Each entry is to be given again word for word; images are dropped.
++++ Material for this task ++++
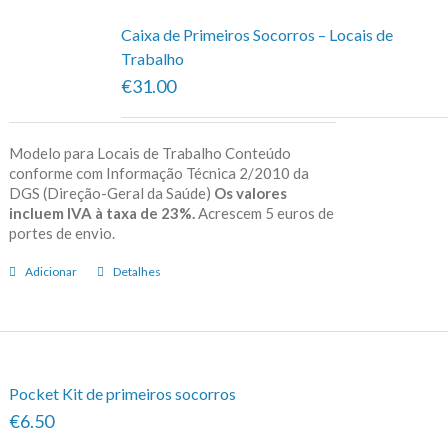
Caixa de Primeiros Socorros – Locais de
Trabalho
€31.00
Modelo para Locais de Trabalho Conteúdo
conforme com Informação Técnica 2/2010 da
DGS (Direção-Geral da Saúde)
Os valores
incluem IVA à taxa de 23%.
Acrescem 5 euros de
portes de envio.
Adicionar
Detalhes
Pocket Kit de primeiros socorros
€6.50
++++
Completed task
Caixa de Primeiros Socorros – Locais de
Trabalho
€31.00
Modelo para Locais de Trabalho Conteúdo
conforme com Informação Técnica 2/2010 da
DGS (Direção-Geral da Saúde)
Os valores
incluem IVA à taxa de 23%.
Acrescem 5 euros de
portes de envio.
Adicionar
Detalhes
Pocket Kit de primeiros socorros
€6.50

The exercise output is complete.